Steven had a lovely voice. On the winding hills of West Lake Shore Drive, in our Velcro high tops, wet bathing suits hanging from our backpacks, my pony tail swinging, lips red and sticky from the afternoon’s Italian Ices, Steven a shoulder’s width away, he began to sing.

How can I convince you what you see is real
Who am I to blame you for doubting what you feel
I was always reachin’, you were just a girl I knew
I took for granted the friend I have in you


I spent the summer memorizing the words to the song he said was his favorite, and wondering if there was a secret message he was trying to relay to me through them. The next year I discovered Duran Duran and bought my very first cassette--a-ha—at the mall with some allowance money. Of course I listened to the Beatles, and I had been singing Simon and Garfunkel with my dad since forever. But that summer before fifth grade I was blissfully between kid and tween. Steven was my first crush; Survivor my first band. The story of that summer is embedded in the track. The Search Is Over.

I was living for a dream, loving for a moment
Taking on the world, that was just my style
Now I look into your eyes, I can see forever
The search is over, you were with me all the while


“See?” I said to my boss after telling him the story. “You can blame Steven for the dance party.”

“Music and scents,” he said. “They always bring me back.” Joan Jett began to rock the computer speakers.
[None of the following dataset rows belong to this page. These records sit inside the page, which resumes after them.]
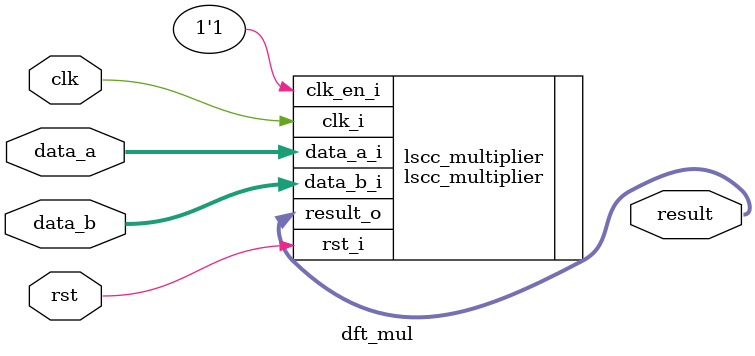
<source format=v>
module dft_mul
#(
    parameter DATA_A_W      = 16,
    parameter DATA_B_W      = 16,
    parameter DATA_A_SIGNED = "on",     // "on" / "off"
    parameter DATA_B_SIGNED = "on",     // "on" / "off"
    parameter INPUT_REG     = "off",    // "on" / "off"
    parameter OUTPUT_REG    = "on"      // "on" / "off"
)
(
    // System
    input wire                 clk,  // System clock
    input wire                 rst,  // System reset
    // Input data
    input  wire [DATA_A_W-1:0] data_a, // Data A
    input  wire [DATA_B_W-1:0] data_b, // Data B
    // Output data
    output wire [DATA_A_W+DATA_B_W-1:0] result  // Result
);

lscc_multiplier
#(
    .USE_COEFF (0),
    .A_WIDTH   (DATA_A_W),
    .B_WIDTH   (DATA_B_W),
    .A_SIGNED  (DATA_A_SIGNED),
    .B_SIGNED  (DATA_B_SIGNED),
    .USE_IREG  (INPUT_REG),
    .USE_OREG  (OUTPUT_REG),
    .PIPELINES (0),
    .IMPL      ("DSP")
) lscc_multiplier (
    .clk_i      (clk),
    .clk_en_i   (1'b1),
    .rst_i      (rst),
    .data_a_i   (data_a),
    .data_b_i   (data_b),
    .result_o   (result)
);

endmodule
</source>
My boss told me about Amanda and the first band he loved.

There’s a little movie of long ago that springs into our minds when we hear a song or smell something familiar. We all have these stories that bang around in our chests, waiting to be tapped with the right reminder. Every event in our lives is recorded in the proverbial black box. Once retold to another, it sparks a memory in the listener whose own story then flutters against his ribs. Look at Humans of New York, or listen to the recordings at StoryCorps. It doesn’t take long to feel blessed to hear the narrative people share. To feel honored to be witness to their stories. To feel connected.

Recently, I found myself in a Facebook crossfire between strangers linked through a mutual friend. The strangers were from different states, different times of the friend’s life, and on opposing sides of the political battlefield. Seventy-five comments later, the conversation jumped to another thread like wildfire leaping a fence. The ammunition built as more strangers united by the single friend took sides. Useless clichés and commonplace platitudes were thrown back and forth. Each side barely listened to the others’ shibboleth.
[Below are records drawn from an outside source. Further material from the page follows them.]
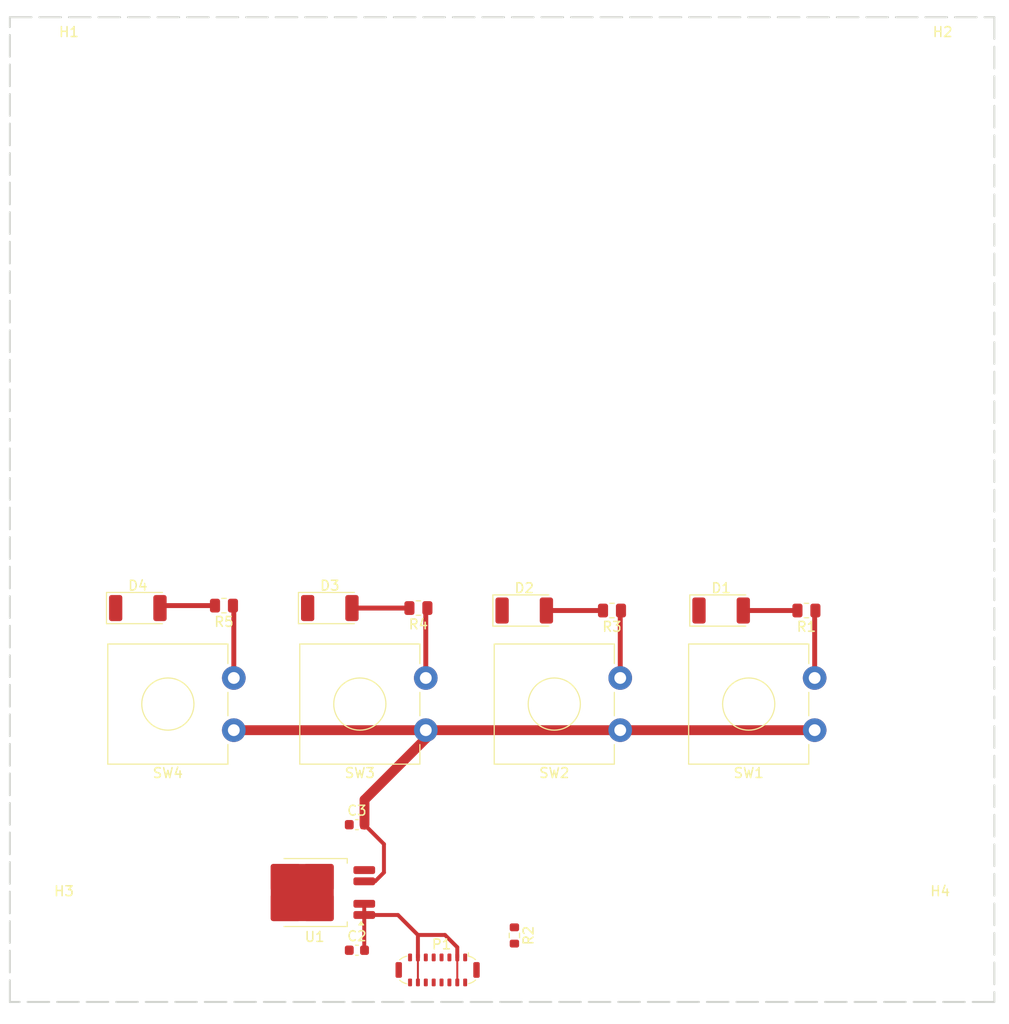
<source format=kicad_pcb>
(kicad_pcb
	(version 20240108)
	(generator "pcbnew")
	(generator_version "8.0")
	(general
		(thickness 1.6)
		(legacy_teardrops no)
	)
	(paper "A4")
	(layers
		(0 "F.Cu" signal)
		(31 "B.Cu" signal)
		(32 "B.Adhes" user "B.Adhesive")
		(33 "F.Adhes" user "F.Adhesive")
		(34 "B.Paste" user)
		(35 "F.Paste" user)
		(36 "B.SilkS" user "B.Silkscreen")
		(37 "F.SilkS" user "F.Silkscreen")
		(38 "B.Mask" user)
		(39 "F.Mask" user)
		(40 "Dwgs.User" user "User.Drawings")
		(41 "Cmts.User" user "User.Comments")
		(42 "Eco1.User" user "User.Eco1")
		(43 "Eco2.User" user "User.Eco2")
		(44 "Edge.Cuts" user)
		(45 "Margin" user)
		(46 "B.CrtYd" user "B.Courtyard")
		(47 "F.CrtYd" user "F.Courtyard")
		(48 "B.Fab" user)
		(49 "F.Fab" user)
		(50 "User.1" user)
		(51 "User.2" user)
		(52 "User.3" user)
		(53 "User.4" user)
		(54 "User.5" user)
		(55 "User.6" user)
		(56 "User.7" user)
		(57 "User.8" user)
		(58 "User.9" user)
	)
	(setup
		(pad_to_mask_clearance 0)
		(allow_soldermask_bridges_in_footprints no)
		(pcbplotparams
			(layerselection 0x00010fc_ffffffff)
			(plot_on_all_layers_selection 0x0000000_00000000)
			(disableapertmacros no)
			(usegerberextensions no)
			(usegerberattributes yes)
			(usegerberadvancedattributes yes)
			(creategerberjobfile yes)
			(dashed_line_dash_ratio 12.000000)
			(dashed_line_gap_ratio 3.000000)
			(svgprecision 4)
			(plotframeref no)
			(viasonmask no)
			(mode 1)
			(useauxorigin no)
			(hpglpennumber 1)
			(hpglpenspeed 20)
			(hpglpendiameter 15.000000)
			(pdf_front_fp_property_popups yes)
			(pdf_back_fp_property_popups yes)
			(dxfpolygonmode yes)
			(dxfimperialunits yes)
			(dxfusepcbnewfont yes)
			(psnegative no)
			(psa4output no)
			(plotreference yes)
			(plotvalue yes)
			(plotfptext yes)
			(plotinvisibletext no)
			(sketchpadsonfab no)
			(subtractmaskfromsilk no)
			(outputformat 1)
			(mirror no)
			(drillshape 1)
			(scaleselection 1)
			(outputdirectory "")
		)
	)
	(net 0 "")
	(net 1 "unconnected-(U1-NC-Pad5)")
	(net 2 "GND")
	(net 3 "VBUS")
	(net 4 "+3V3")
	(net 5 "Net-(D1-A)")
	(net 6 "Net-(D2-A)")
	(net 7 "Net-(D3-A)")
	(net 8 "Net-(D4-A)")
	(net 9 "unconnected-(P1-D+-PadA6)")
	(net 10 "unconnected-(P1-VCONN-PadB5)")
	(net 11 "unconnected-(P1-D--PadA7)")
	(net 12 "Net-(P1-CC)")
	(net 13 "unconnected-(P1-SHIELD-PadS1)")
	(net 14 "unconnected-(P1-SHIELD-PadS1)_0")
	(net 15 "Net-(R1-Pad1)")
	(net 16 "Net-(R3-Pad1)")
	(net 17 "Net-(R4-Pad1)")
	(net 18 "Net-(R5-Pad1)")
	(footprint "Package_TO_SOT_SMD:TO-252-4" (layer "F.Cu") (at 80.96 138.89 180))
	(footprint "Capacitor_SMD:C_0603_1608Metric" (layer "F.Cu") (at 85.25 132))
	(footprint "MountingHole:MountingHole_4mm" (layer "F.Cu") (at 144.5 143.75))
	(footprint "Resistor_SMD:R_0805_2012Metric" (layer "F.Cu") (at 130.9125 110.25 180))
	(footprint "LED_SMD:LED_2010_5025Metric" (layer "F.Cu") (at 122.25 110.25))
	(footprint "Button_Switch_THT:SW_CW_GPTS203211B" (layer "F.Cu") (at 72.75 122.4 180))
	(footprint "Resistor_SMD:R_0603_1608Metric" (layer "F.Cu") (at 101.25 143.25 -90))
	(footprint "MountingHole:MountingHole_4mm" (layer "F.Cu") (at 55.5 143.75))
	(footprint "Capacitor_SMD:C_0603_1608Metric" (layer "F.Cu") (at 85.25 144.75))
	(footprint "Resistor_SMD:R_0805_2012Metric" (layer "F.Cu") (at 91.5 110 180))
	(footprint "MountingHole:MountingHole_4mm" (layer "F.Cu") (at 144.75 56.5))
	(footprint "Resistor_SMD:R_0805_2012Metric" (layer "F.Cu") (at 111.1625 110.25 180))
	(footprint "Button_Switch_THT:SW_CW_GPTS203211B" (layer "F.Cu") (at 112 122.4 180))
	(footprint "LED_SMD:LED_2010_5025Metric" (layer "F.Cu") (at 82.5 110))
	(footprint "Resistor_SMD:R_0805_2012Metric" (layer "F.Cu") (at 71.75 109.75 180))
	(footprint "Connector_USB:USB_C_Plug_ShenzhenJingTuoJin_918-118A2021Y40002_Vertical" (layer "F.Cu") (at 93.45 146.75 -90))
	(footprint "Button_Switch_THT:SW_CW_GPTS203211B" (layer "F.Cu") (at 131.75 122.4 180))
	(footprint "MountingHole:MountingHole_4mm" (layer "F.Cu") (at 56 56.5))
	(footprint "LED_SMD:LED_2010_5025Metric" (layer "F.Cu") (at 102.25 110.25))
	(footprint "LED_SMD:LED_2010_5025Metric" (layer "F.Cu") (at 63 110))
	(footprint "Button_Switch_THT:SW_CW_GPTS203211B" (layer "F.Cu") (at 92.25 122.4 180))
	(gr_rect
		(start 50 50)
		(end 150 150)
		(locked yes)
		(stroke
			(width 0.2)
			(type dash)
		)
		(fill none)
		(layer "Edge.Cuts")
		(uuid "e687fb42-798b-4f60-9104-7cb78c664348")
	)
	(segment
		(start 86 141.17)
		(end 86 144.725)
		(width 0.4)
		(layer "F.Cu")
		(net 3)
		(uuid "2621eb52-ec99-49c1-acd0-3971acb5bc16")
	)
	(segment
		(start 91.45 148.02)
		(end 91.45 145.48)
		(width 0.2)
		(layer "F.Cu")
		(net 3)
		(uuid "27a2046f-e529-481d-a36d-e2a00b75ee05")
	)
	(segment
		(start 89.42 141.17)
		(end 91.45 143.2)
		(width 0.4)
		(layer "F.Cu")
		(net 3)
		(uuid "4317ba15-cdbe-4ac8-99a5-3efa598f6623")
	)
	(segment
		(start 95.45 148.02)
		(end 95.45 145.48)
		(width 0.2)
		(layer "F.Cu")
		(net 3)
		(uuid "767f7d66-8f35-4004-a85c-3874f1994e91")
	)
	(segment
		(start 94.2 143.2)
		(end 95.45 144.45)
		(width 0.4)
		(layer "F.Cu")
		(net 3)
		(uuid "8776b51b-66d7-40c5-a5d9-7f4c58fdb69a")
	)
	(segment
		(start 86 141.17)
		(end 89.42 141.17)
		(width 0.4)
		(layer "F.Cu")
		(net 3)
		(uuid "a065ddfc-bb6f-448a-b40e-551e5e160707")
	)
	(segment
		(start 95.45 144.45)
		(end 95.45 145.48)
		(width 0.4)
		(layer "F.Cu")
		(net 3)
		(uuid "c0ca88fc-9ab1-4c4b-91ad-6ed95e6e6dc7")
	)
	(segment
		(start 91.45 143.2)
		(end 91.45 145.48)
		(width 0.4)
		(layer "F.Cu")
		(net 3)
		(uuid "cf6fe899-a056-4b3e-adf0-5d10d7786c4f")
	)
	(segment
		(start 86 144.725)
		(end 86.025 144.75)
		(width 0.4)
		(layer "F.Cu")
		(net 3)
		(uuid "f0166964-dd0e-43e3-8886-cb2901c710e3")
	)
	(segment
		(start 86 141.17)
		(end 86 140.03)
		(width 0.4)
		(layer "F.Cu")
		(net 3)
		(uuid "f3e536ec-88bb-4478-b55a-f21e0e20485b")
	)
	(segment
		(start 91.45 143.2)
		(end 94.2 143.2)
		(width 0.4)
		(layer "F.Cu")
		(net 3)
		(uuid "f864914f-b1f9-4c5a-b9e1-af7db424dd10")
	)
	(segment
		(start 131.75 122.4)
		(end 72.75 122.4)
		(width 1)
		(layer "F.Cu")
		(net 4)
		(uuid "46869ad8-a6b7-4cd2-b1bb-0ec4a845f9cf")
	)
	(segment
		(start 92.25 123.25)
		(end 86.025 129.475)
		(width 1)
		(layer "F.Cu")
		(net 4)
		(uuid "5b2cd559-66c9-4574-bc28-14b98151b49f")
	)
	(segment
		(start 87.1 137.75)
		(end 88 136.85)
		(width 0.4)
		(layer "F.Cu")
		(net 4)
		(uuid "69ab1177-d783-4f83-9684-0ff159d1b077")
	)
	(segment
		(start 88 133.975)
		(end 86.025 132)
		(width 0.4)
		(layer "F.Cu")
		(net 4)
		(uuid "84d1d27d-d457-406b-9483-f2847a935bc2")
	)
	(segment
		(start 92.25 122.4)
		(end 92.25 123.25)
		(width 1)
		(layer "F.Cu")
		(net 4)
		(uuid "bafd9fb5-6510-4f78-8249-a1c15ad305d1")
	)
	(segment
		(start 86 137.75)
		(end 87.1 137.75)
		(width 0.4)
		(layer "F.Cu")
		(net 4)
		(uuid "bdb00283-8c7c-476e-bc70-eb7f6cde3a96")
	)
	(segment
		(start 86.025 129.475)
		(end 86.025 132)
		(width 1)
		(layer "F.Cu")
		(net 4)
		(uuid "cc1efe34-ed04-4ab7-81fb-101df4c65401")
	)
	(segment
		(start 131.45 122.4)
		(end 131.75 122.7)
		(width 1)
		(layer "F.Cu")
		(net 4)
		(uuid "d0a8a09d-75e8-4839-8e23-a009a09cef19")
	)
	(segment
		(start 88 136.85)
		(end 88 133.975)
		(width 0.4)
		(layer "F.Cu")
		(net 4)
		(uuid "eff818e7-7d3d-412c-a22f-73fbff0018b8")
	)
	(segment
		(start 130 110.25)
		(end 124.5 110.25)
		(width 0.5)
		(layer "F.Cu")
		(net 5)
		(uuid "d15fbbac-bca2-470a-8a16-94452107c2cf")
	)
	(segment
		(start 110.25 110.25)
		(end 104.5 110.25)
		(width 0.5)
		(layer "F.Cu")
		(net 6)
		(uuid "f661d200-e0b2-459f-8316-86b3e36ac793")
	)
	(segment
		(start 90.5875 110)
		(end 84.75 110)
		(width 0.5)
		(layer "F.Cu")
		(net 7)
		(uuid "1a1ed432-a0ac-4a3e-8375-d84ba46b7c56")
	)
	(segment
		(start 65.5 109.75)
		(end 65.25 110)
		(width 0.5)
		(layer "F.Cu")
		(net 8)
		(uuid "1815ea40-24d6-4340-a0cc-b9f9d875ef2d")
	)
	(segment
		(start 70.8375 109.75)
		(end 65.5 109.75)
		(width 0.5)
		(layer "F.Cu")
		(net 8)
		(uuid "6cd5c0e2-d9c2-4ca2-a5c9-b282da34b35f")
	)
	(segment
		(start 131.75 110.325)
		(end 131.825 110.25)
		(width 0.5)
		(layer "F.Cu")
		(net 15)
		(uuid "494cdab3-78bf-44bf-ac9b-d23bbbc1169a")
	)
	(segment
		(start 131.75 117.1)
		(end 131.75 110.325)
		(width 0.5)
		(layer "F.Cu")
		(net 15)
		(uuid "b84ada88-ebbf-4bda-85ad-4b839254f6ca")
	)
	(segment
		(start 112 110.325)
		(end 112.075 110.25)
		(width 0.5)
		(layer "F.Cu")
		(net 16)
		(uuid "5274d516-daa8-4222-9214-484e483eba6d")
	)
	(segment
		(start 112 117.1)
		(end 112 110.325)
		(width 0.5)
		(layer "F.Cu")
		(net 16)
		(uuid "8063f235-b146-4fcc-9171-fe15cb4a7259")
	)
	(segment
		(start 92.25 117.1)
		(end 92.25 110.1625)
		(width 0.5)
		(layer "F.Cu")
		(net 17)
		(uuid "68c63941-4cea-4859-a894-bf24f4716731")
	)
	(segment
		(start 92.25 110.1625)
		(end 92.4125 110)
		(width 0.5)
		(layer "F.Cu")
		(net 17)
		(uuid "c9d3fa56-cb2c-4454-bcf4-a987d8656f69")
	)
	(segment
		(start 72.75 117.1)
		(end 72.75 109.8375)
		(width 0.5)
		(layer "F.Cu")
		(net 18)
		(uuid "26ed50c9-8cad-4e51-bd45-ee599c831f2c")
	)
	(segment
		(start 72.75 109.8375)
		(end 72.6625 109.75)
		(width 0.5)
		(layer "F.Cu")
		(net 18)
		(uuid "3657246e-8d31-4680-8ed2-58569bd7b275")
	)
	(zone
		(net 2)
		(net_name "GND")
		(layers "F&B.Cu")
		(uuid "72d4d146-6f81-435c-9321-d2b3d1393c53")
		(hatch edge 0.5)
		(connect_pads
			(clearance 0.5)
		)
		(min_thickness 0.25)
		(filled_areas_thickness no)
		(fill
			(thermal_gap 0.5)
			(thermal_bridge_width 0.5)
		)
		(polygon
			(pts
				(xy 49 48.5) (xy 151.5 48.25) (xy 151.25 152.25) (xy 49 152.25)
			)
		)
	)
)
</source>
We have to have these debates. Our evolution depends on it, and the vitriol is part of the passion. But rhetoric aside, beneath the politics and other dividing lines, don’t we all have the fluttering wings of stories yearning to release? Beyond the hierarchy of supervisors and employees, doesn’t the whiff of Thanksgiving dinner or the bridge of a song recall some elemental, specific, human experience that we each once had? And aren’t they all, despite the nuanced differences, essentially the same? Love. Sadness. Awe.

Our humanity is not expressed in politics, but in the narratives of our lives. Humans have shared them with one another since time began. Songs and storytelling have existed in wealth and desperation, from the beginning of history to the present day, in every corner of the globe. The common ground of our shared human experiences is the thread that stitches us together, despite our egos, our dogmas, our fears.

If there’s any hope for humanity—not the species, but the spirit—it is here: in the tales of first loves; in the songs that lift our spirits; in the emotions we all know. And in the stories we share.